**EXERCISE**
In the April Fools blog post, what does The Sun invite readers to do?

**READING PASSAGE**
------------------------------

I would rather have a bottle in front of me than a frontal lobotomy

I would rather have a bottle in front of me than a frontal lobotomy
Scientifically, agnosticism makes more sense than strong atheism or theism, where we are certain one way or another.

Thursday, April 1, 2010

April Fools

I was going to write something witty and clever for April Fools day, but anything I came up with was either stupid or lame!

Let's face it, my good ideas are great, but my stupid and lame ideas suck big time!

So!

Rather than bore all you dear readers, this piece by AP was sort of interesting!

By The Associated Press

LONDON - In today's headlines: flavoured newsprint, high-tech ferrets and the revelation that Britain's greatest writer was - quelle horreur! - French.

The stories in Thursday's press aren't true, but examples of the British media continuing its tradition of April Fool's Day spoofs.

Every April 1, media outlets engage in an unofficial yearly competition to dupe the naive and unsuspecting.

The Sun says it has developed the world's first flavoured newspaper page and is inviting readers to lick a square of newsprint "to reveal a hidden taste."

------------------------------

[Records from a data source]
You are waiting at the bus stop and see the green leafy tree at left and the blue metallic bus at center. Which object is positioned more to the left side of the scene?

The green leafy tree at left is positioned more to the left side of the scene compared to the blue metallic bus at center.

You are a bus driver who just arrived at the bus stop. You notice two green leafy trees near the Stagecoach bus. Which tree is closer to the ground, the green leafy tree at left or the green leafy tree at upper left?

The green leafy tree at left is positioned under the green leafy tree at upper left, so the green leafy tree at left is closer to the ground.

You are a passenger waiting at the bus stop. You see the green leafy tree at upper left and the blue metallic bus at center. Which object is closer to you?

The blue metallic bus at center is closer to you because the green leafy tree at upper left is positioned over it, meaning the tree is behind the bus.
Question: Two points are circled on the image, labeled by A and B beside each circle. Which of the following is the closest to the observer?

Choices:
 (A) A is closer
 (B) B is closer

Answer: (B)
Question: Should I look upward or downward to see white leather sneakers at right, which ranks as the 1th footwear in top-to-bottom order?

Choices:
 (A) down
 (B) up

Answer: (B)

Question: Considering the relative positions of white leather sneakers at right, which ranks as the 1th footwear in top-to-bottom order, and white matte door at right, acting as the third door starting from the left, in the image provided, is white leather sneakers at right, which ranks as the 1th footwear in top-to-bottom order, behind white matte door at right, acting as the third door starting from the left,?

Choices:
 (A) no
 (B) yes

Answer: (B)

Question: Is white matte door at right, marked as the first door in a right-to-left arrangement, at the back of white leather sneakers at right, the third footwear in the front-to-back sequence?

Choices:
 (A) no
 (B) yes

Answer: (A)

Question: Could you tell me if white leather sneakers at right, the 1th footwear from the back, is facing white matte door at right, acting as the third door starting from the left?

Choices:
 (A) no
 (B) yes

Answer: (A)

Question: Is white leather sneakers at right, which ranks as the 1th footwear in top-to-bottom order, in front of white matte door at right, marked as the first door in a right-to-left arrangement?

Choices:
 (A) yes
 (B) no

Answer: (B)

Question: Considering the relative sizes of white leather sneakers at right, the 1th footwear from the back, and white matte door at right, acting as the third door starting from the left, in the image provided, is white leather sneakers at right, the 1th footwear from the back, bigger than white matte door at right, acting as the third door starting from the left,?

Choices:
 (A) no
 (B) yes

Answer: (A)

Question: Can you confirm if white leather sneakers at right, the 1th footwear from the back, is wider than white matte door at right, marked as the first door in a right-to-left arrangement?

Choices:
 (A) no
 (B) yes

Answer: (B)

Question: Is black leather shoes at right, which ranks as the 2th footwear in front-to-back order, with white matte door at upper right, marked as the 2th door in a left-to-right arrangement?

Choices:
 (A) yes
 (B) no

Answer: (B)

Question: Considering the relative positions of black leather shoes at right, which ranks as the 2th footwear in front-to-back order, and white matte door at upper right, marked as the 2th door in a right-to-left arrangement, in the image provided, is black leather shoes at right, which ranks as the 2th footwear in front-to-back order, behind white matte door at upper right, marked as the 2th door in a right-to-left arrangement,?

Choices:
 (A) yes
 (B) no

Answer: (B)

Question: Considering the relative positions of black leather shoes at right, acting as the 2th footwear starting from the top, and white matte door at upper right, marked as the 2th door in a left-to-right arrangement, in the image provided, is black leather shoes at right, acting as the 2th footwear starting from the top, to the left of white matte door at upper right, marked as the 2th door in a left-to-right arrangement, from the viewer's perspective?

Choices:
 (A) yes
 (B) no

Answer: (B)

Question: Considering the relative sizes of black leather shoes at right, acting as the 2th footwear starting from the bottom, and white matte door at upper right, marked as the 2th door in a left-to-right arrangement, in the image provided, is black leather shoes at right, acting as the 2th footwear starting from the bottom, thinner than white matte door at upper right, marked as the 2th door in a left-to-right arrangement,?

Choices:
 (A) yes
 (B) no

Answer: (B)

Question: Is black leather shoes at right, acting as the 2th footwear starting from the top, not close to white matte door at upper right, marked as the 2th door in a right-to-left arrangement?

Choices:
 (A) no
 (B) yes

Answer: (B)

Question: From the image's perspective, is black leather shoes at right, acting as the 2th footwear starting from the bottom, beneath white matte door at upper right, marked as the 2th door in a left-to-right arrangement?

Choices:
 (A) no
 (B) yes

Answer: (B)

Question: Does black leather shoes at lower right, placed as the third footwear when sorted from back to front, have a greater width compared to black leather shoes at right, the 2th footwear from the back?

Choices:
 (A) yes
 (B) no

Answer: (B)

------------------------------

**SOLUTION TO THIS TASK**
The Sun invites readers to lick a square of newsprint "to reveal a hidden taste."